Venom-induced consumption coagulopathy (VICC) is an important feature of snake envenoming.


To investigate the effect of antivenom and fresh frozen plasma (FFP) on recovery of VICC in Australian elapid snake envenoming.


Prospective cohort study.


Patients with VICC were included from the Australian Snakebite Project (ASP). Time to recovery of VICC (defined as time until INR <2) was investigated using a time to event analysis in WinBUGS. The model considered the effects of age, sex, snake type, time of antivenom after bite, antivenom dose and use of FFP within 4 h.

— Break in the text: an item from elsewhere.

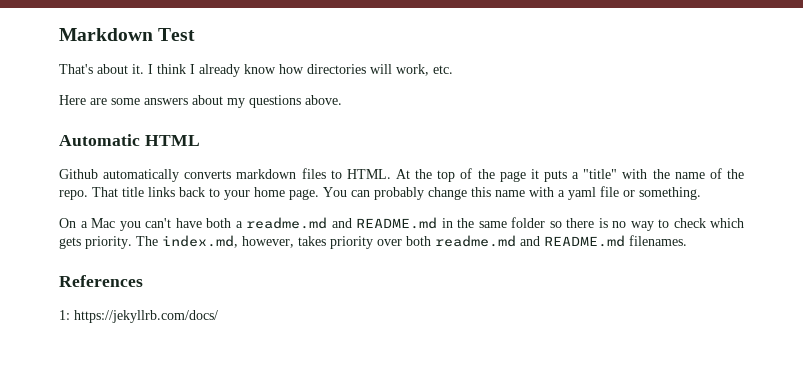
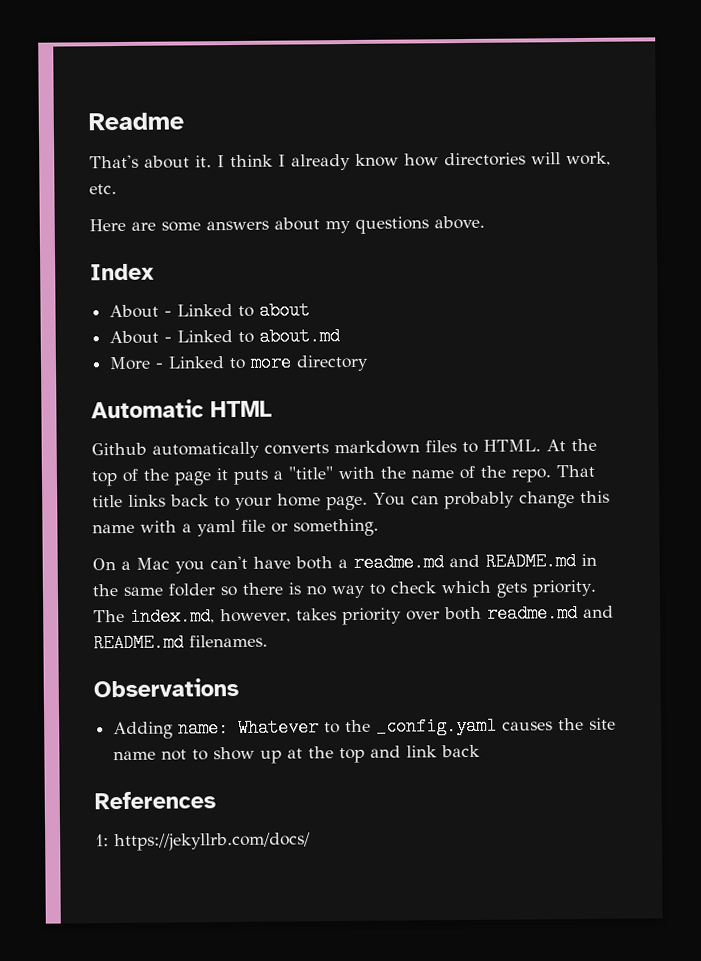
[59,28,196,41] Markdown Test -> [88,112,184,131] Readme
(342, 100) none -> [90,263,155,281] [109,301,311,320] [109,327,341,346] [109,353,370,372] // Index // About - Linked to about // About - Linked to about.md // More - Linked to more directory
(687, 240) none -> [93,677,239,698] [113,716,617,740] [113,744,481,764] // Observations // Adding name: Whatever to the _config.yaml causes the site name not to show up at the top and link back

The study included 167 cases of VICC, median age being 41 [interquartile range (IQR): 28-53) years, and 130 (78%) were males. Antivenom was administered at a median of 3.6 (IQR: 2.2-5.6) h after the bite at a median dose of four vials (IQR: 2-6 vials). Thirteen patients received FFP within 4 h. Recovery of VICC occurred after a median of 14.4 (IQR: 11.5-17.5) h, and only the use of FFP within 4 h influenced the time to recovery. Neither antivenom dose nor time of antivenom administration had an effect on recovery of VICC. In patients administered with FFP, 12% [credible interval (CrI): 6-21%] and 81% (CrI: 61-94%) had recovered at 6 and 12 h, respectively, vs 2.5% (CrI: 1.5-4%) and 28% (CrI: 22-34%) not receiving FFP.


Antivenom did not appear to be effective for the coagulopathy in snake envenoming in Australia. FFP appeared to shorten the time of VICC recovery.